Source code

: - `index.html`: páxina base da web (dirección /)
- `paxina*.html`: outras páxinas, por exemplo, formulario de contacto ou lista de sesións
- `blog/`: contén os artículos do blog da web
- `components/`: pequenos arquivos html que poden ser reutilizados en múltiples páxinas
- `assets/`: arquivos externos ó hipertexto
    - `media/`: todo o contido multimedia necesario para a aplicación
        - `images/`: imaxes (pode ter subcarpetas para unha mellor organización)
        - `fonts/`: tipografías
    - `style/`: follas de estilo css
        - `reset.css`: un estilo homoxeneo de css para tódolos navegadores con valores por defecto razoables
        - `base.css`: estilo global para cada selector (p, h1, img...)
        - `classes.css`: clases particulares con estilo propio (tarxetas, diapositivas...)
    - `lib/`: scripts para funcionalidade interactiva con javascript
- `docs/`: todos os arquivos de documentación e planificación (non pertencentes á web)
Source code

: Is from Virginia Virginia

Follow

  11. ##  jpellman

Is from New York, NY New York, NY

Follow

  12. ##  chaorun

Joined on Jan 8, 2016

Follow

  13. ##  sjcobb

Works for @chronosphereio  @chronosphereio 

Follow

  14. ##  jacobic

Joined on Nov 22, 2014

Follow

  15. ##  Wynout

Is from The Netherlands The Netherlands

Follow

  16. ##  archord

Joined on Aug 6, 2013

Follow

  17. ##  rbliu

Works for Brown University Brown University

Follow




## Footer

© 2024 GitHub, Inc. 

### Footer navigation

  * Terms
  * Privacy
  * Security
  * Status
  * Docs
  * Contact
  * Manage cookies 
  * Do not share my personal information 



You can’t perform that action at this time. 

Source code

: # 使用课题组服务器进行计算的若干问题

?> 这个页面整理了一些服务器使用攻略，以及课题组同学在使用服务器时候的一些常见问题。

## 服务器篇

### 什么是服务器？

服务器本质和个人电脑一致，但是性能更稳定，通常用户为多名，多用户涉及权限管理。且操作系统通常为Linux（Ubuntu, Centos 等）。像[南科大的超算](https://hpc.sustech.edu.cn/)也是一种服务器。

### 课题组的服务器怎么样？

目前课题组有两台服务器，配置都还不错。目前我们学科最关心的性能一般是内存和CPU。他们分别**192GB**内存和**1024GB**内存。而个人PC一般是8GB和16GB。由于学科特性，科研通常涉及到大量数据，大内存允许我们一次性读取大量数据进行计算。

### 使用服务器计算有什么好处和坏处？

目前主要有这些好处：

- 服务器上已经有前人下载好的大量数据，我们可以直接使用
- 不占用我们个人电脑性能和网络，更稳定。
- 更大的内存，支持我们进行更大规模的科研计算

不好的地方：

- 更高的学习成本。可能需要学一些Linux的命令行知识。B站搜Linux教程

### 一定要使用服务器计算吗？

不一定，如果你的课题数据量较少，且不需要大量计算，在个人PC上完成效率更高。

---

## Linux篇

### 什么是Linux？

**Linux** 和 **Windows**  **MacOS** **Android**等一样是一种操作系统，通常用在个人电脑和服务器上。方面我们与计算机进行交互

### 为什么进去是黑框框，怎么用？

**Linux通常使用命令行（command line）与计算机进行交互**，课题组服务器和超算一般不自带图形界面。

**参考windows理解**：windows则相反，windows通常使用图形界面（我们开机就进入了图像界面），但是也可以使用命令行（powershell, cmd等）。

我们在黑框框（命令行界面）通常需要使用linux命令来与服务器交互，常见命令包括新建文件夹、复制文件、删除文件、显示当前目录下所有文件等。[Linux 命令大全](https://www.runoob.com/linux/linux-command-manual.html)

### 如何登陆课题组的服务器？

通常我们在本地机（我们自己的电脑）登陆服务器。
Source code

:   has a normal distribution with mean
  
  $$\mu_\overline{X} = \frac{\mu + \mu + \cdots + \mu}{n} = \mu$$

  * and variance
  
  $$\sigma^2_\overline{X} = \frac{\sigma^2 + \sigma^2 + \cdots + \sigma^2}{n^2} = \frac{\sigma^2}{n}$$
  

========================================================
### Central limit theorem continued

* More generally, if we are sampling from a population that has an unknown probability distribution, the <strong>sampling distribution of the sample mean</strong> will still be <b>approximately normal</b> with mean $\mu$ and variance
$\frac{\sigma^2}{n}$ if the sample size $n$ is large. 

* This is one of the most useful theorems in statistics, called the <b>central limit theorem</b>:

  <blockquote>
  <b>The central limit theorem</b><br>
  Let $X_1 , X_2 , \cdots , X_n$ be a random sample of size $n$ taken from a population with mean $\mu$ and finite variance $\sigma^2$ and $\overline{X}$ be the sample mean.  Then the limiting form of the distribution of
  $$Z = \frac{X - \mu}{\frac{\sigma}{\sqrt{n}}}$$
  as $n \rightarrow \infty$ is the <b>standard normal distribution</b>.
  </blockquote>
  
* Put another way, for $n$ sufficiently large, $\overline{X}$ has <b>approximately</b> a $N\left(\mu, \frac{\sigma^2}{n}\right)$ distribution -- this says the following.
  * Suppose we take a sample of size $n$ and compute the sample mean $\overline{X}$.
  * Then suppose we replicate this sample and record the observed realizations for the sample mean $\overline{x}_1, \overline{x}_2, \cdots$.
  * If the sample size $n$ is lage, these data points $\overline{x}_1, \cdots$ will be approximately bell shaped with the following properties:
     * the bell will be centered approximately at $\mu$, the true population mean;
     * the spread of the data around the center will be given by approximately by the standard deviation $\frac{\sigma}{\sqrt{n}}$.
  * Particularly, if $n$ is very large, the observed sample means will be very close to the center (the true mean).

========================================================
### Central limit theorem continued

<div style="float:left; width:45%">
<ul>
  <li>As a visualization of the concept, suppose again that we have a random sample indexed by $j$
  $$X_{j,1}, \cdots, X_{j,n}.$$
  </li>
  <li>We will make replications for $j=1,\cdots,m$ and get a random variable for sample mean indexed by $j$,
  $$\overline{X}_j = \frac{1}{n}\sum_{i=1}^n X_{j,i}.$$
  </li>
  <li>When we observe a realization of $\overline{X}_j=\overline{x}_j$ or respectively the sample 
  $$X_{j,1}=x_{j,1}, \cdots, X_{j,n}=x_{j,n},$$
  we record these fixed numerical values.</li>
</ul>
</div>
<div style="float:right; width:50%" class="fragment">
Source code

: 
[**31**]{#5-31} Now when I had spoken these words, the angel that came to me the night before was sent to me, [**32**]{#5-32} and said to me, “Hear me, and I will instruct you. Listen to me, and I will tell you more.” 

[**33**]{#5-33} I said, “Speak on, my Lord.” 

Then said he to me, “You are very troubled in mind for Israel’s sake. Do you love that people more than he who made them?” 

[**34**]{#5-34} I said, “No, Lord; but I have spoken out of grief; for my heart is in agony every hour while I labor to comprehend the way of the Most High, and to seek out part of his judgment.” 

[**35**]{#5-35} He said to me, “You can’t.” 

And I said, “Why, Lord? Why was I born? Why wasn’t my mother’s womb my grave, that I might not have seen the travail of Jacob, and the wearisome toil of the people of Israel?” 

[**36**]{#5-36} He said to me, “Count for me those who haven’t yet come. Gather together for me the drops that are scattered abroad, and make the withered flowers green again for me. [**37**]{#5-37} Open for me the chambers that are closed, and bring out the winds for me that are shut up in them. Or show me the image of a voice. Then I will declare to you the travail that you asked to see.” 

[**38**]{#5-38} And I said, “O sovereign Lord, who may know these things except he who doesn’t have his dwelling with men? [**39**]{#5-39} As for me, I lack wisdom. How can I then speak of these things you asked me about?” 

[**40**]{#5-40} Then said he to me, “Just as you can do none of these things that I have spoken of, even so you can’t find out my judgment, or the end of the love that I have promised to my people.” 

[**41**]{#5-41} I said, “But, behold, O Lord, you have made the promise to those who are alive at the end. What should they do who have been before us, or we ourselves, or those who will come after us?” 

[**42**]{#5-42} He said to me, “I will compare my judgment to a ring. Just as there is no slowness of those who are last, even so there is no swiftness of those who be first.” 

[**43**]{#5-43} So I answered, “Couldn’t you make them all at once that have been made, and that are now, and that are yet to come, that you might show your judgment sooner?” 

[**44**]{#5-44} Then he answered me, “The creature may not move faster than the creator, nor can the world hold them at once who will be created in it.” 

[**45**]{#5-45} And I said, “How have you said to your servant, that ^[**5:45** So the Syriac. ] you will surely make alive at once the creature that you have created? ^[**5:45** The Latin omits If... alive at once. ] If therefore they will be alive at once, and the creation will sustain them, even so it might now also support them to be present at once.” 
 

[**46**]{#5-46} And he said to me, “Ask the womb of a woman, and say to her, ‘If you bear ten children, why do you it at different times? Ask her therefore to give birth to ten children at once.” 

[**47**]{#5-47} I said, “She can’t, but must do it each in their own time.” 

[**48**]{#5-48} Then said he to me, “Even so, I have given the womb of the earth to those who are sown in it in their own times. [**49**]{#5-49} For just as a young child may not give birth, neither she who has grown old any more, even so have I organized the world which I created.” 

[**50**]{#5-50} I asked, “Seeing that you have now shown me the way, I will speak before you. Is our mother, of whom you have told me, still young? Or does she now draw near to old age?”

▶ _Try it_: What does the listing say from the line that contains "Works for @chronosphereio" through the line that contains "my personal information"? Quote that stretch line for line.

▶ _Result for this task_:
Works for @chronosphereio  @chronosphereio 

Follow

  14. ##  jacobic

Joined on Nov 22, 2014

Follow

  15. ##  Wynout

Is from The Netherlands The Netherlands

Follow

  16. ##  archord

Joined on Aug 6, 2013

Follow

  17. ##  rbliu

Works for Brown University Brown University

Follow




## Footer

© 2024 GitHub, Inc. 

### Footer navigation

  * Terms
  * Privacy
  * Security
  * Status
  * Docs
  * Contact
  * Manage cookies 
  * Do not share my personal information 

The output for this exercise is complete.